Task objective: Take the lines from the one with "second half" up to and including the one with "True or false: P2 and P1 cross at least once.", switch "tallest" to "highest", and write out only those lines with nothing else changed.
--*--
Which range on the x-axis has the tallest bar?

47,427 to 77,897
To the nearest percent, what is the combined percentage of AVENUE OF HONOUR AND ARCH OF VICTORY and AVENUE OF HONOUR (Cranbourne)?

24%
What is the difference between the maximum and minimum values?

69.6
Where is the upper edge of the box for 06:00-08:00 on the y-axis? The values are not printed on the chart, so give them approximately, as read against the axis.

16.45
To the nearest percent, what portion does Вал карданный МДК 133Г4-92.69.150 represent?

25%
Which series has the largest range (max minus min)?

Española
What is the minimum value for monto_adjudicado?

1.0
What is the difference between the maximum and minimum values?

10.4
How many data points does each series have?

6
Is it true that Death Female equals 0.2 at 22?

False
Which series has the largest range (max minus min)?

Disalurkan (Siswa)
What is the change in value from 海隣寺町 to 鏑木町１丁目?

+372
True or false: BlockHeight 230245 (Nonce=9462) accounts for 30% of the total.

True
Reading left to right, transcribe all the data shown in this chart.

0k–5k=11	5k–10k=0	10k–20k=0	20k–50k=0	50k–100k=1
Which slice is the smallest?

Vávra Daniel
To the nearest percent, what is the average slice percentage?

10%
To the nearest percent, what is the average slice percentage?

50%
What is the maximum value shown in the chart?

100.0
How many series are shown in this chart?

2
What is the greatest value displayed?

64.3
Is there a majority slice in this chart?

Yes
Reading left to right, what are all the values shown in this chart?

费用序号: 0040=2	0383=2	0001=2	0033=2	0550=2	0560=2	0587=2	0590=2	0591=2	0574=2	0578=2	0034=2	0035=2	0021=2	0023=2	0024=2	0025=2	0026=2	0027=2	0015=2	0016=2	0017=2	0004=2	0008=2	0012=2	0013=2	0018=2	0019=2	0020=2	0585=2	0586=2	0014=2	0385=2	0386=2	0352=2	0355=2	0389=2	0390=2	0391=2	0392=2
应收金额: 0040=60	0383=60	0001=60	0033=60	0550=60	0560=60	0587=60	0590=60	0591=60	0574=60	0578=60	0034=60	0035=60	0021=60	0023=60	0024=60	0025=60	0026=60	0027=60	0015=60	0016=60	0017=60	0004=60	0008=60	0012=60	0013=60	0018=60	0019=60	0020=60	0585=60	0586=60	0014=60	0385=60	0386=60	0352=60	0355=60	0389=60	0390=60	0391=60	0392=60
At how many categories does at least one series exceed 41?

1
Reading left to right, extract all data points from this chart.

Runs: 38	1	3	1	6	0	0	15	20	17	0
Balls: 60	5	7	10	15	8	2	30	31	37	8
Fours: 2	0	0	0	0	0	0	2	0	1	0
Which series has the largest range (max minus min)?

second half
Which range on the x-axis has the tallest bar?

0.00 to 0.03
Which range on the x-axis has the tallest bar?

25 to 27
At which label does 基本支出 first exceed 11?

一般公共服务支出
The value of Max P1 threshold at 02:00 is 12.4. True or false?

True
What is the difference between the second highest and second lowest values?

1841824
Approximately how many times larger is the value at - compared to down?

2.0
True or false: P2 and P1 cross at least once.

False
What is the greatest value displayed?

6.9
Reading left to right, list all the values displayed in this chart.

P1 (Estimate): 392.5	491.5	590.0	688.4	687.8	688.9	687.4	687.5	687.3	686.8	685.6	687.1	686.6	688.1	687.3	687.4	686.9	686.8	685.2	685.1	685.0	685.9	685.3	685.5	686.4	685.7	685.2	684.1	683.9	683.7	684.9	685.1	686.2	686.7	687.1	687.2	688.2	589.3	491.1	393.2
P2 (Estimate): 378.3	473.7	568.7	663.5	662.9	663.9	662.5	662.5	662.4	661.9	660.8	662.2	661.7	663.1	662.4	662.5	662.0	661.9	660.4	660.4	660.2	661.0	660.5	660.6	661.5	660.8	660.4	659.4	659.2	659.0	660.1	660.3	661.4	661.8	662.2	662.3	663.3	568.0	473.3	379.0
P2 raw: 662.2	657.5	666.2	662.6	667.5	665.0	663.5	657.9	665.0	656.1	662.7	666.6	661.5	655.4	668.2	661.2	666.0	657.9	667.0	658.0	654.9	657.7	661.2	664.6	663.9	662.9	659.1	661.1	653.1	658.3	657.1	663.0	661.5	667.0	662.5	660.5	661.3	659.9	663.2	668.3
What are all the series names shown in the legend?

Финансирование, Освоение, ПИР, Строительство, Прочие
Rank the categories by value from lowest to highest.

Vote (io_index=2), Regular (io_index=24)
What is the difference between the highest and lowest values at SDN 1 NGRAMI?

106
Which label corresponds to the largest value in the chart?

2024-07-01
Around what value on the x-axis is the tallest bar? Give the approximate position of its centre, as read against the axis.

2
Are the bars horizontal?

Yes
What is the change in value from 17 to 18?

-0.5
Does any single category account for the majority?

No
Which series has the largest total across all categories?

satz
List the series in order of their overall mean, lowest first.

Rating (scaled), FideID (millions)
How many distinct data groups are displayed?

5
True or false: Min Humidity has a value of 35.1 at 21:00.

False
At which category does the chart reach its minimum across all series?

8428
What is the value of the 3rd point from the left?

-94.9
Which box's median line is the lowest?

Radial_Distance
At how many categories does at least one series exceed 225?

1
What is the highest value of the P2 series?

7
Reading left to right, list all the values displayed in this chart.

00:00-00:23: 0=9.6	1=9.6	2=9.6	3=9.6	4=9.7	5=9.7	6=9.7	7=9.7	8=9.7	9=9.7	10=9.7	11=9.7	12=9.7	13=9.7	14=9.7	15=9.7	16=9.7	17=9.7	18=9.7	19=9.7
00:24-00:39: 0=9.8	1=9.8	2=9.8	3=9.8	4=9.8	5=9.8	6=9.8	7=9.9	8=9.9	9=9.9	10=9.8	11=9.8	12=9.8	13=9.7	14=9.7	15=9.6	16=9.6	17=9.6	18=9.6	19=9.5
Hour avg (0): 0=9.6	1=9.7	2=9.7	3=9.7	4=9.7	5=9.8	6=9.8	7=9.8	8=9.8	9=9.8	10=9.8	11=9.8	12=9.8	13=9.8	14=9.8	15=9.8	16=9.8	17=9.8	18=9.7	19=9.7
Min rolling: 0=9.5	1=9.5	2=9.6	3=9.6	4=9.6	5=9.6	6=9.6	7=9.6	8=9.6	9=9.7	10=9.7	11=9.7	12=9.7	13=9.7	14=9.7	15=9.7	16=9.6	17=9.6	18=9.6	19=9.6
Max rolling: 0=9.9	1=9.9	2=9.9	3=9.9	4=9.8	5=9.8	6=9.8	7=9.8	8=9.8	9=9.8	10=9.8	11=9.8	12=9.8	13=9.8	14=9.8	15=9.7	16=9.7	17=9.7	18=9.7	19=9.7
--*--
Answer to the exercise:
second half
Which range on the x-axis has the highest bar?

0.00 to 0.03
Which range on the x-axis has the highest bar?

25 to 27
At which label does 基本支出 first exceed 11?

一般公共服务支出
The value of Max P1 threshold at 02:00 is 12.4. True or false?

True
What is the difference between the second highest and second lowest values?

1841824
Approximately how many times larger is the value at - compared to down?

2.0
True or false: P2 and P1 cross at least once.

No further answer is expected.